Appellee also contends that appellant's reliance on White v. White, 590 S.W.2d 587 (Tex.Civ.App.—Houston [1st Dist.] 1979, no writ) and Cooper v. Cooper, 513 S.W.2d 229 (Tex.Civ.App.—Houston [1st Dist.] 1974, no writ) is misplaced because those cases involved divestiture of title to a husband's separate property and the award thereof to the wife. We believe this argument by appellee is unsound. Appellee concedes that the case of Villareal v. Villareal, 618 S.W.2d 99 (Tex.Civ.App.—Corpus Christi 1981, no writ) is on all fours with the case at bar but contends that the decision in Villareal is wrong. We disagree with appellee. On facts strikingly similar to those presented in the instant case, the Corpus Christi Court of Civil Appeals, in a well-reasoned opinion by Associate Justice Young, held that the trial court abused its discretion by ordering sale of the husband's separate property homestead and the equal division between the husband and the wife of the net proceeds of such sale. The decision in Villareal is a logical and sound application of the Eggemeyer rule to the facts of Villareal. We follow Villareal and hold that the trial court in the instant case erred in ordering the sale of appellant's separate property homestead and in awarding appellee any portion of the proceeds of such sale.

We note, however, that appellee in her pleadings requested the court to set aside the homestead in question for her exclusive use until the youngest child of the marriage attains her majority. The court below had the authority to set aside such property for the exclusive use of appellee, Eggemeyer v. Eggemeyer, 535 S.W.2d 425 (Tex.Civ.App.—Austin 1976), affirmed 554 S.W.2d 137 (Tex.1977); Bush v. Bush, 237 S.W.2d 708 (Tex.Civ.App.—Amarillo 1950, no writ). The trial court did not rule on appellee's request because it ordered the property sold.

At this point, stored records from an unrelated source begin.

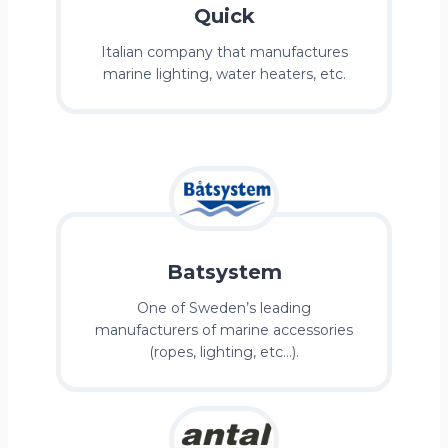
Quick
Italian company that manufactures
marine lighting, water heaters, etc.
Batsystem
One of Sweden’s leading
manufacturers of marine accessories
(ropes, lighting, etc…).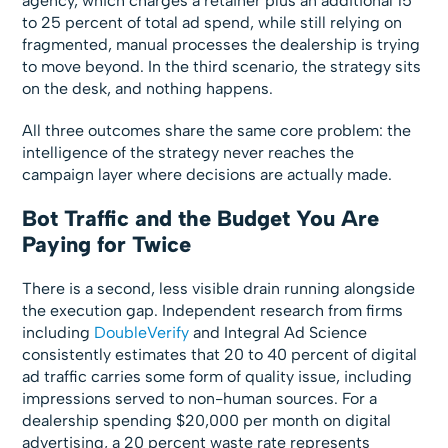
agency, which charges a retainer plus an additional 15
to 25 percent of total ad spend, while still relying on
fragmented, manual processes the dealership is trying
to move beyond. In the third scenario, the strategy sits
on the desk, and nothing happens.
All three outcomes share the same core problem: the
intelligence of the strategy never reaches the
campaign layer where decisions are actually made.
Bot Traffic and the Budget You Are
Paying for Twice
There is a second, less visible drain running alongside
the execution gap. Independent research from firms
including
DoubleVerify
and Integral Ad Science
consistently estimates that 20 to 40 percent of digital
ad traffic carries some form of quality issue, including
impressions served to non-human sources. For a
dealership spending $20,000 per month on digital
advertising, a 20 percent waste rate represents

With respect to the division made by the trial court of the properties of the parties, other than the separate property homestead in question, we are unable to determine whether the trial court would have made the same or a different division had it not ordered sale of the homestead and division of the proceeds. Therefore, we reverse this case as to the overall division made by the trial court of all of the properties of the parties, and we sever that part of the case and remand it to the trial court for a new trial on the question of the appropriate division of the properties of the parties and the claim of appellee that the separate property homestead of appellant should be set aside for her exclusive use during the minority of the youngest child of the parties. In all other respects the judgment of the court below is affirmed.